The Ukrainians reacted badly to the news. Naftogaz CEO Andrey Kobolev took the return of the company’s money as a refusal by Gazprom to comply with the Stockholm court's decisions. Kyiv said earlier that it will fine Gazprom $500,000 a day for each day the payment of the $2.56bn is late. Ukrainian President Petro Poroshenko also said that the authorities would consider seizing Gazprom assets in the country if the company did not pay the fine.

The contract in question was signed by then prime minister Yulia Tymoshenko and was widely derided as Ukraine ended up paying some of the highest prices in Europe for Russian gas. Former president Viktor Yanukovych eventually jailed Tymoshenko for doing the deal, to the outrage of Europe that made her release a condition of Ukraine’s Association Agreement deal that Yanukovych was then negotiating.

The contract is due to expire on December 31, 2019 and in the meantime Gazprom has been racing to expand its Nord Stream pipeline with a second pipe that would allow it to bypass Ukraine entirely and send gas directly from its Yamal gas fields to Germany under the Baltic Sea. Work on the pipeline has been going well and the expansion is scheduled to be ready sometime later this year.

According to the Ukrainian contract Gazprom is supposed to supply 40bcm of gas in 2009, and starting from 2010, 52bcm annually, not the 5bcm figure decided by the arbitration tribunal. However, since 2012, the cash-strapped Naftogaz cut imports dramatically, leading to a row over the take-or-pay clauses in the deal. Kyiv has not bought any Russian gas at all since November 2015, replacing it with reverse-supplied Russian gas from Europe. The reason the volumes of contractual gas has been reduced to such a small amount is the take-or-pay provisions remain in place, but apply to only this vastly reduced volume of gas.

The court also ruled that part of the price Naftogaz was supposed to pay would be reduced. Gazprom was claiming $37bn under the take-or-pay clause but the court ruled only the price of gas received by the Ukrainian company in the second quarter of 2014 was to be lowered  from $485 to $352 per 1,000 cubic meters, whereas Naftogaz wanted a retroactive price change starting from May 2011.

All of these terms relate to gas that Ukraine buys for its own use. What is unclear is how the transit deal will be affected by the row: Gazprom delivers some 80% of the approximately 110bcm of gas it sends to its Western European customers via the ironically named Druzhba, or “Friendship,” pipeline that runs across Ukraine. In addition, most of the gas storage facilities to hold a reserve of gas ahead of the winter heating season are located on Ukraine’s territory, not Russia’s.

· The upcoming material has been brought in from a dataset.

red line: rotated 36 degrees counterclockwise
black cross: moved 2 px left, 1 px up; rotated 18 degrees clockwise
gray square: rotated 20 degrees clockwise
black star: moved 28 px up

There has been a row over how much Gazprom should pay Kyiv as a transit fee in addition to the one over the cost of gas for Ukraine’s use. Naftogaz demanded that Gazprom should pay $17bn for the failure to supply the agreed volumes for transit. It also sought the revision of tariffs and conditions for the transit of Russian gas through Ukraine. The Stockholm court ruled that Gazprom should pay only $4.7bn to Naftogas. Summing the two awards,  Gazprom has been left with a bill of $2.56bn.